The wave picture on the hourly chart remains simple. The last completed downward wave did not break the low of the previous wave, and the new upward wave has not yet broken the previous low. Thus, the trend remains "bullish." Bulls have taken a short pause within a large-scale offensive that might not have happened without Donald Trump. Trump has pushed tensions in the world and within the United States to the limit, and markets continue to react by fleeing from the risky U.S. currency with uncertain economic prospects.
On Monday, there was no news background in either the U.S. or the EU, but the market resumed selling the dollar. Why? In my view, the factor of uncertainty once again played a role. Last week, the Nonfarm Payrolls and unemployment reports were not released. Yet these reports help traders forecast future changes in the Fed's monetary policy. Donald Trump announced the name of the new FOMC chairman, but traders still do not understand what line Kevin Warsh will follow. Previously, he repeatedly spoke out against expanding the Fed's balance sheet and cutting interest rates. However, he will now be under pressure from Donald Trump, who is demanding monetary easing. As a result, traders prefer to sell the dollar, not understanding what future awaits the Fed, what new trade tariffs Donald Trump may introduce in the near future, or how the story with Jerome Powell and the judicial investigation will end. Tomorrow, the labor market and unemployment reports will be released, which could help both bears and bulls. Traders will monitor compliance with forecasts, paying little attention to the overall weakness of both indicators.

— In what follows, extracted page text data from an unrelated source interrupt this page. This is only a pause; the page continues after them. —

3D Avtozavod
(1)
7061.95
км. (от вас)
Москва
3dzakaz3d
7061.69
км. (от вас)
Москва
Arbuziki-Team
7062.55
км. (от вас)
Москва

On the 4-hour chart, the pair rebounded from the 61.8% corrective level at 1.1770, reversed in favor of the European currency, and consolidated above the 38.2% Fibonacci level at 1.1890. Thus, in the near term, the growth process may continue all the way to the 0.0% corrective level at 1.2083. No emerging divergences are observed today on any indicator.
Commitments of Traders (COT) report:
During the latest reporting week, professional players opened 11,965 long positions and closed 19,262 short positions. Sentiment in the "Non-commercial" group remains "bullish" thanks to Donald Trump and his policies, and continues to strengthen over time. The total number of long positions held by speculators now stands at 302,000, while short positions total 138,000. This is more than a twofold advantage for the bulls.

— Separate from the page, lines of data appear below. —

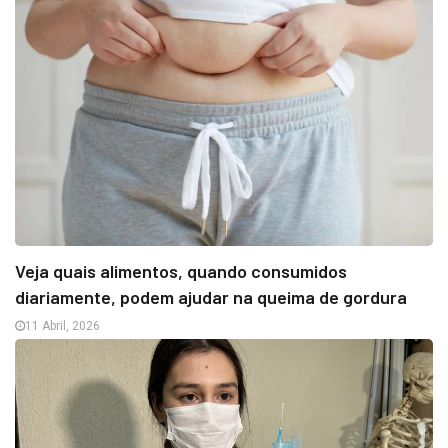
Veja quais alimentos, quando consumidos
diariamente, podem ajudar na queima de gordura
11 Abril, 2026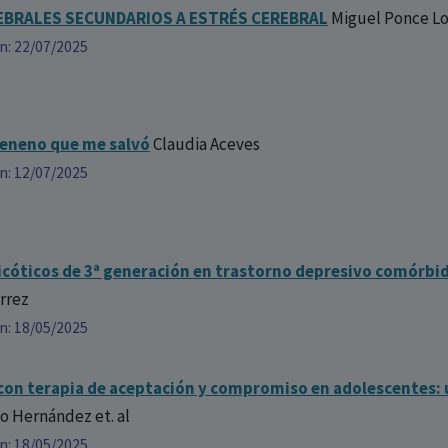
EBRALES SECUNDARIOS A ESTRÉS CEREBRAL
Miguel Ponce L
ón: 22/07/2025
 veneno que me salvó
Claudia Aceves
ón: 12/07/2025
icóticos de 3ª generación en trastorno depresivo comórbi
rrez
ón: 18/05/2025
con terapia de aceptación y compromiso en adolescentes: 
ino Hernández
et. al
ón: 18/05/2025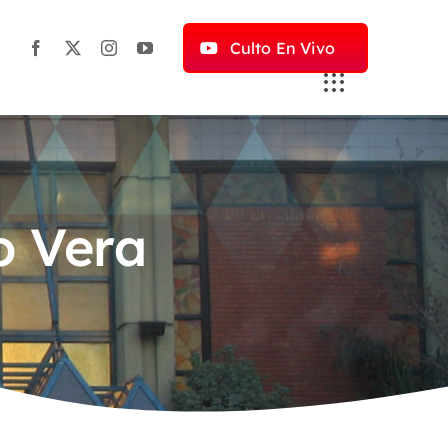
Culto En Vivo
o Vera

For thirty-three consecutive weeks, large players were reducing short positions and increasing longs. Then the "shutdown" began, and now we are seeing the same picture: professional traders continue to build long positions. Donald Trump's policies remain the most significant factor for traders, as they create numerous problems that will have long-term and structural consequences for the United States—for example, deterioration of the labor market and a decline in global reputation. Traders are also concerned about a possible loss of the Fed's independence in 2026 and Donald Trump's geopolitical ambitions.
News calendar for the U.S. and the European Union:
On February 10, the economic calendar contains two entries that are unlikely to save the dollar from another decline. The impact of the news background on market sentiment on Tuesday will be weak.
EUR/USD forecast and trading advice:
Selling the pair today is possible if the hourly chart closes below 1.1889, with a target of 1.1829. Buying opportunities were available on a close above 1.1829 on the hourly chart, with targets at 1.1889 and 1.1963. The first target has been reached. Buy trades can be left open.
Fibonacci grids are drawn from 1.1805–1.1578 on the hourly chart and from 1.1577–1.2083 on the 4-hour chart.